Reproduce the passage on the porcine membrane trial word for word, from "The application of" up to and including "of re-tear rate.".

*** QUOTED PASSAGE

The application of the porcine membrane proved to be safe and no intraoperative or perioperative complication (including neural injury, wound infection, or suture anchor problems) was registered.
Postoperative MRI at the final 24-month follow-up showed that 7 shoulders in the treatment group (21.9%) presented re-tears of the supraspinatus tendon, whereas 13 (33.3%) occurred in the control group. No significant difference was documented between groups in terms of re-tear rate.
With respect to preoperative value, the mean Constant score was significantly higher at 24-month follow-up in both groups (p< 0.05). In particular, a statistically significant difference, in favor of the treatment group was documented at the final evaluation (p = 0.036). Furthermore, a subgroup analysis revealed that patients treated by augmentation and presenting re-tear at MRI showed a significantly higher Constant score compared with patients of the control group with MRI evidence of re-tear (p = 0.0136). In the treatment group, no significant difference was detected at 24 months among patients with and without re-tear at MRI evaluation. Conversely, in the control group, there was a significant clinical difference between patients with fully healed supraspinatus tendon and those with evidence of re-injury (63.9 ± 11.9 vs. 53.4 ± 9.7, respectively; p< 0.001) ([Table 1]).

******
*** ENTRIES SUPPLIED

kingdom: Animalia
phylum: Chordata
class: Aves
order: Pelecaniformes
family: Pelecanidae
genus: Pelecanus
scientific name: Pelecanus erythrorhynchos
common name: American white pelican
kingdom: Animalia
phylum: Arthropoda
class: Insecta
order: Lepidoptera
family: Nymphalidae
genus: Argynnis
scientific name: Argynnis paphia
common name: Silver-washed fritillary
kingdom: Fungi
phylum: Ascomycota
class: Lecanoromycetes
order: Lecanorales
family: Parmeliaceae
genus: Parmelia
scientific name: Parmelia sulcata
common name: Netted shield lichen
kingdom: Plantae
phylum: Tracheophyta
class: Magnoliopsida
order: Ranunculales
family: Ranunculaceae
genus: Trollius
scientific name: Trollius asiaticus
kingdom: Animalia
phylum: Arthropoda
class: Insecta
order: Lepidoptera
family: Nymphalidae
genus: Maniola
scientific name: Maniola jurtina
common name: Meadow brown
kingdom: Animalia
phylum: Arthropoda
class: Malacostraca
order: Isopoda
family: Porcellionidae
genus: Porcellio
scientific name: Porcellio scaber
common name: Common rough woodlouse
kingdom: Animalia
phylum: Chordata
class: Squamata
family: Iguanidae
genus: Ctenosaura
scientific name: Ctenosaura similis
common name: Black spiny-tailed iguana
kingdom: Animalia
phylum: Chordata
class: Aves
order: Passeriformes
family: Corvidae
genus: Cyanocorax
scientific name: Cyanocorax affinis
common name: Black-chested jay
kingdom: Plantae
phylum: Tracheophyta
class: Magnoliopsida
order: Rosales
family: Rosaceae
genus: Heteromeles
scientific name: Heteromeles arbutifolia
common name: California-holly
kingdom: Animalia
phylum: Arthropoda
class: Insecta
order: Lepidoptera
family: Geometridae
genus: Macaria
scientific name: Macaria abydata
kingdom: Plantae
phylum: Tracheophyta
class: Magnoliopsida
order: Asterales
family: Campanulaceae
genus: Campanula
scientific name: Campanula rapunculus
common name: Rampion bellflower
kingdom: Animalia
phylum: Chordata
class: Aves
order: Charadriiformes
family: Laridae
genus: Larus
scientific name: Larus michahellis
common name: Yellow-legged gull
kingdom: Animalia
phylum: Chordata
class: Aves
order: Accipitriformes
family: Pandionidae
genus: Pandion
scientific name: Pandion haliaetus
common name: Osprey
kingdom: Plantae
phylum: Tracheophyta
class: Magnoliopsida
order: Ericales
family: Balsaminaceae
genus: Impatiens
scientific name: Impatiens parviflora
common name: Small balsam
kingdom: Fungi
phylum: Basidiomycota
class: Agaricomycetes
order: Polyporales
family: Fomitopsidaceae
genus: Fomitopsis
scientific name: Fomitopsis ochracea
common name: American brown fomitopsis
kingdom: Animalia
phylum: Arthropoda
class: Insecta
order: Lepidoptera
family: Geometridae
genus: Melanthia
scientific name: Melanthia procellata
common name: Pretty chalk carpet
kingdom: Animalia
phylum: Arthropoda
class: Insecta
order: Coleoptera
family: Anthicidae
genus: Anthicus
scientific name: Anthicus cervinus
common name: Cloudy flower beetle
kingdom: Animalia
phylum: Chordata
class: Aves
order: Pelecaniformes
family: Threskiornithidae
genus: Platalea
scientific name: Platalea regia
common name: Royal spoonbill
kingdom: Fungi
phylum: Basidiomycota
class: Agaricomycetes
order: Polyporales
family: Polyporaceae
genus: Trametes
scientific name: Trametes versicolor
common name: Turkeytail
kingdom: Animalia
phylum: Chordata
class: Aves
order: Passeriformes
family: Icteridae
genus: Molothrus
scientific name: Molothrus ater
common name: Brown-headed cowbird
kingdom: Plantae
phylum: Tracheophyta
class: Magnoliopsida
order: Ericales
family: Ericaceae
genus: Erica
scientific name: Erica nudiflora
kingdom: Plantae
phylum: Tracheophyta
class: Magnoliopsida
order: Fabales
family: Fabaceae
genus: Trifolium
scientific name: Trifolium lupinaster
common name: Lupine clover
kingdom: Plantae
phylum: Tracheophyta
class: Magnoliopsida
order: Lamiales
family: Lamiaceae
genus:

******

> **RESULT OF THE EXERCISE**
The application of the porcine membrane proved to be safe and no intraoperative or perioperative complication (including neural injury, wound infection, or suture anchor problems) was registered.
Postoperative MRI at the final 24-month follow-up showed that 7 shoulders in the treatment group (21.9%) presented re-tears of the supraspinatus tendon, whereas 13 (33.3%) occurred in the control group. No significant difference was documented between groups in terms of re-tear rate.